Count the lines below containing "miembros"; state the number only.

[[ Data extracts open ]]

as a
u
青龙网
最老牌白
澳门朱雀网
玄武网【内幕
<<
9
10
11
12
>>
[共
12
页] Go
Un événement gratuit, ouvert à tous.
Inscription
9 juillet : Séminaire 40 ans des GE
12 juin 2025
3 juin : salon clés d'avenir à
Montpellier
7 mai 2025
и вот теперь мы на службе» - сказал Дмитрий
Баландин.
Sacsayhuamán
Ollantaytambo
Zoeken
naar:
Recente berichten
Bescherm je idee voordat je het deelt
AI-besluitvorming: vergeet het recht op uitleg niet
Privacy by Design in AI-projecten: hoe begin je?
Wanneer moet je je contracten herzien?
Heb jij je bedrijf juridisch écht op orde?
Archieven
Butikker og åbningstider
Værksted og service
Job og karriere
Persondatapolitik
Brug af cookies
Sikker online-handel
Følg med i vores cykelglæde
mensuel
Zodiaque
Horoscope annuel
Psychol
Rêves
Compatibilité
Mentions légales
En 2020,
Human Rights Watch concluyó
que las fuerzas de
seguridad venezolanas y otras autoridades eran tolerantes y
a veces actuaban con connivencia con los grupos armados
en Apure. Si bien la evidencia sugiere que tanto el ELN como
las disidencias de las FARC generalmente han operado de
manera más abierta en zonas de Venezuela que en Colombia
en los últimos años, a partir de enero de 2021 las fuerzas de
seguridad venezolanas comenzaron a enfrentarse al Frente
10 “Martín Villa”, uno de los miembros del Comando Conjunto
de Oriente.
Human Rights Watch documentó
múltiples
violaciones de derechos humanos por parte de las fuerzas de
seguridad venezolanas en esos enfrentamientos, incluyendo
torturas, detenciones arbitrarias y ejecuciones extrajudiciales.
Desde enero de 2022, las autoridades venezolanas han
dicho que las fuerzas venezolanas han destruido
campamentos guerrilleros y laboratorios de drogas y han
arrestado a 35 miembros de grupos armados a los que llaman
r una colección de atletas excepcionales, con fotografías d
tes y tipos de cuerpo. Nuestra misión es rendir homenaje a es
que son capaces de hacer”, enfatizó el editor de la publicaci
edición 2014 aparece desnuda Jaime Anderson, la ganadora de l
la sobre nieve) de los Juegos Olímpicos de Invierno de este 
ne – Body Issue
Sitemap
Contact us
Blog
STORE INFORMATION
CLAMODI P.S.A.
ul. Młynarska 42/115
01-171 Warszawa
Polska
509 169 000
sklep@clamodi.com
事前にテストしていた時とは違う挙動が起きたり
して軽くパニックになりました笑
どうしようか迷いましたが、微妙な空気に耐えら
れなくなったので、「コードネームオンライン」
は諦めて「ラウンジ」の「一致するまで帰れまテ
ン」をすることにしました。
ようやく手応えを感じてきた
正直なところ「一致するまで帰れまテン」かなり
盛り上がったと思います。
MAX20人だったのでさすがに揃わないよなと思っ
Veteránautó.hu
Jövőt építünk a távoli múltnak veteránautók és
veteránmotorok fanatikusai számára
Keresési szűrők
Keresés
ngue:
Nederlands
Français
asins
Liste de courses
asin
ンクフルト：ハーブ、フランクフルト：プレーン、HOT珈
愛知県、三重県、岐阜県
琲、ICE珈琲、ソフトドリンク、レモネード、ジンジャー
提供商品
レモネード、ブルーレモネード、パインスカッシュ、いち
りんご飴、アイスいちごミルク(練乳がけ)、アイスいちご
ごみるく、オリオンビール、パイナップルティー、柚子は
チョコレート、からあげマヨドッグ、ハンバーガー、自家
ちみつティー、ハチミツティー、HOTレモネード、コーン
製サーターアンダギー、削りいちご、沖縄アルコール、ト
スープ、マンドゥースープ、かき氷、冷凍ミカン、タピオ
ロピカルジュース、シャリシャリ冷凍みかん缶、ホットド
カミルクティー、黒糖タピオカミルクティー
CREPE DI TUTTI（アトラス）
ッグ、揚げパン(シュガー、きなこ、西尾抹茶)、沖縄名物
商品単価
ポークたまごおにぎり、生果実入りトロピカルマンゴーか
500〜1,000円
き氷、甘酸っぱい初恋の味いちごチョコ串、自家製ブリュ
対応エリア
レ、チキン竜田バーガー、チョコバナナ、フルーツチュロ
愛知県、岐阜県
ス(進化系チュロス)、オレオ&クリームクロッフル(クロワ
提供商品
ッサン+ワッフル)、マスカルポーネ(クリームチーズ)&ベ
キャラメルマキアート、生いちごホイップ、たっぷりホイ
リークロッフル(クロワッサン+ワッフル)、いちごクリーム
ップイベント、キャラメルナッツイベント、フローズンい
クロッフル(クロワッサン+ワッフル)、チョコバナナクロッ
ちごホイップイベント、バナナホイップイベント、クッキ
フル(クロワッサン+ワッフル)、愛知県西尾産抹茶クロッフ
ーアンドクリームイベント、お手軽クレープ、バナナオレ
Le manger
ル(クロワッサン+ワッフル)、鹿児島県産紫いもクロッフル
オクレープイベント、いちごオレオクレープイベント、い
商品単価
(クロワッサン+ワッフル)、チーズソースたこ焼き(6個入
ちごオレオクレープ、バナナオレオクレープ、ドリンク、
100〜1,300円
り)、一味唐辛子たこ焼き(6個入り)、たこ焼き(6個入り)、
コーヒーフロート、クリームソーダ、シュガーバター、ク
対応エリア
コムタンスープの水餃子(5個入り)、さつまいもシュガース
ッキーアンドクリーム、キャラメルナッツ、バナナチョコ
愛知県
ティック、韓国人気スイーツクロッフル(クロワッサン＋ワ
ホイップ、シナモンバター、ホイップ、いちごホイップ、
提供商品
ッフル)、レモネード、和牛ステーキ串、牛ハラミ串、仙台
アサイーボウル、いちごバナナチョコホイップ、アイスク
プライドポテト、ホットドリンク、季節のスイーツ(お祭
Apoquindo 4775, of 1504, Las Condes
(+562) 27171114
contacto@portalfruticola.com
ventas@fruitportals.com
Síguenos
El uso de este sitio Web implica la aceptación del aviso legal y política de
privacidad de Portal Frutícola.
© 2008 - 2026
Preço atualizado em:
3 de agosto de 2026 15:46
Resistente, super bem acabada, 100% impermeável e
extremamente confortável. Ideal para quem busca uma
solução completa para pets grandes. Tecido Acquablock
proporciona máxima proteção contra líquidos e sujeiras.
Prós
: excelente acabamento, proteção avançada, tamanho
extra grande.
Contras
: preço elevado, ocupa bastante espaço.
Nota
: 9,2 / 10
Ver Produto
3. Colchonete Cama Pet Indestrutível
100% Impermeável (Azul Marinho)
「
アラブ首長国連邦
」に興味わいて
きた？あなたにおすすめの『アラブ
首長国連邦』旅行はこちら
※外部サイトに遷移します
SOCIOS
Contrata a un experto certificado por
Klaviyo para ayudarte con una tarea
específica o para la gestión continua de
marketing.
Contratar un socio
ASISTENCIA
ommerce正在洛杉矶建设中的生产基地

[[ Data extracts closed ]]

_Task solution_. 2